MCP
The Model Context Protocol (MCP) is a standard for connecting AI agents to external tools and data sources. Vault Operator plays two MCP roles at the same time:
- In-plugin MCP server. Vault Operator exposes the vault, memory, and history to external clients like Claude Desktop, ChatGPT, and Perplexity.
- External MCP client. Vault Operator calls remote MCP servers you have configured, so their tools and resources become available to the in-Obsidian agent.
Two directions
On the left, Vault Operator acts as a client and reaches out to MCP servers you have configured. A GitHub server that can search issues, a database server that can run queries, whatever tools those servers expose. They become available to the agent alongside the activated tool groups.
On the right, Vault Operator itself is the server. External clients connect to it and get access to the vault, the persistent memory layer, and the conversation history. Each call carries a source_interface tag (obsilo, claude-ai, claude-code, chatgpt, perplexity, unknown) so memory and history stay separable per surface. See Unified Chat Memory for the cross-surface UX.
Client side
You configure external MCP servers in Settings > Vault Operator > Customize > Connectors. Each server needs a transport type and connection details:
- Streamable HTTP is the first-party transport for modern remote servers.
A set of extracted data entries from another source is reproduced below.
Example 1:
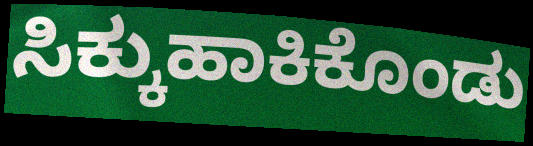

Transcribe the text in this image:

ಸಿಕ್ಕುಹಾಕಿಕೊಂಡು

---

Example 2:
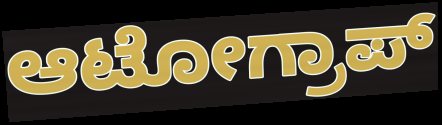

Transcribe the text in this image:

ಆಟೋಗ್ರಾಪ್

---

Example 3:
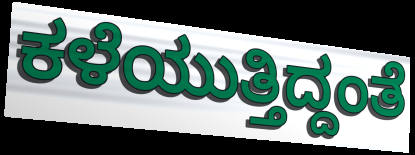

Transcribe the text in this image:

ಕಳೆಯುತ್ತಿದ್ದಂತೆ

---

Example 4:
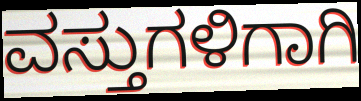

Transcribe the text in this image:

ವಸ್ತುಗಳಿಗಾಗಿ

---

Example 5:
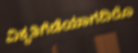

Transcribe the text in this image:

ವಿಕೃತಿಗೆಡೆಯಾಗದಿರೊ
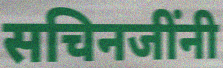
सचिनजींनी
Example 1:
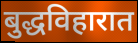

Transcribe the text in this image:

बुद्धविहारात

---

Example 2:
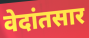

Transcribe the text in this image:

वेदांतसार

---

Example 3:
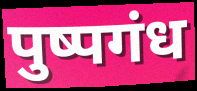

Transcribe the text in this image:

पुष्पगंध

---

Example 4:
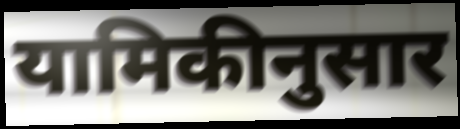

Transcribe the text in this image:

यामिकीनुसार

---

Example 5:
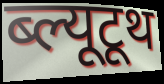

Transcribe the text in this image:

ब्ल्यूटूथ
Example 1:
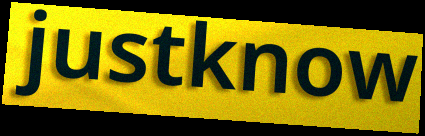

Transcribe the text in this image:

justknow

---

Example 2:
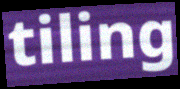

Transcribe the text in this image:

tiling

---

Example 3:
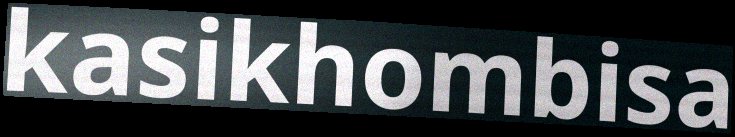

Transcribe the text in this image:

kasikhombisa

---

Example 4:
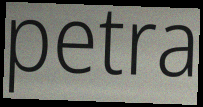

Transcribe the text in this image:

petra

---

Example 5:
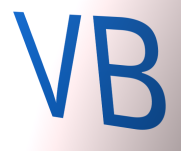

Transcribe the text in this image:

VB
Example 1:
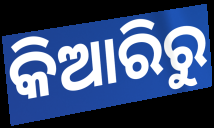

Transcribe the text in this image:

କିଆରିରୁ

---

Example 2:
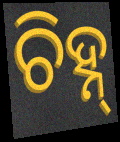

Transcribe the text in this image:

ଚିହ୍ନ୍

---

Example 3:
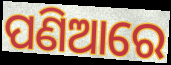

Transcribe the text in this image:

ପଣିଆରେ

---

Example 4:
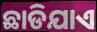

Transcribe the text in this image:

ଛାଡିଯାଏ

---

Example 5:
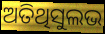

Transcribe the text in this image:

ଅତିଥିସୁଲଭ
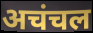
अचंचल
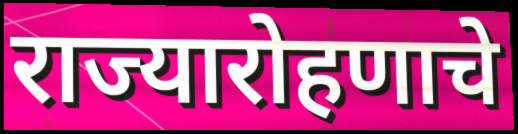
राज्यारोहणाचे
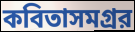
কবিতাসমগ্রর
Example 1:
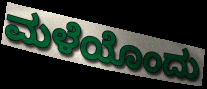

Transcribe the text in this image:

ಮಳೆಯೊಂದು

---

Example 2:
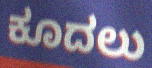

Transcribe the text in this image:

ಕೂದಲು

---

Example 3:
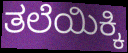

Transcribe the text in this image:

ತಲೆಯಿಕ್ಕಿ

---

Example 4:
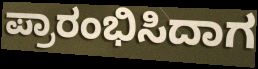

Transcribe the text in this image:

ಪ್ರಾರಂಭಿಸಿದಾಗ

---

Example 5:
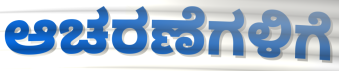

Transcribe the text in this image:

ಆಚರಣೆಗಳಿಗೆ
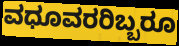
ವಧೂವರರಿಬ್ಬರೂ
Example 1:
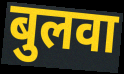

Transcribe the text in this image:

बुलवा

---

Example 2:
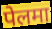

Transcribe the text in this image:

पेलमा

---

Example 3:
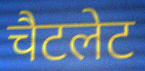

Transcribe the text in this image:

चैटलेट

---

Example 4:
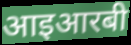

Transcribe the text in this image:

आइआरबी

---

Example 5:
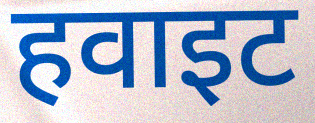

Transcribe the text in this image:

हवाइट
- SSE is supported as a first-party fallback for older servers that have not migrated yet.
- stdio is not supported in-process. A stdio-only server has to run behind an external HTTP/SSE bridge so Vault Operator never spawns host processes.
When Vault Operator connects to a server, it discovers the available tools and resources through MCP's standard discovery protocol. Those tools appear in the agent's tool list alongside the activated tool groups. The agent calls them like any other tool and does not need to know they run in a separate process.
The MCP client handles reconnection automatically. If a server crashes or becomes unreachable, the client retries with exponential backoff.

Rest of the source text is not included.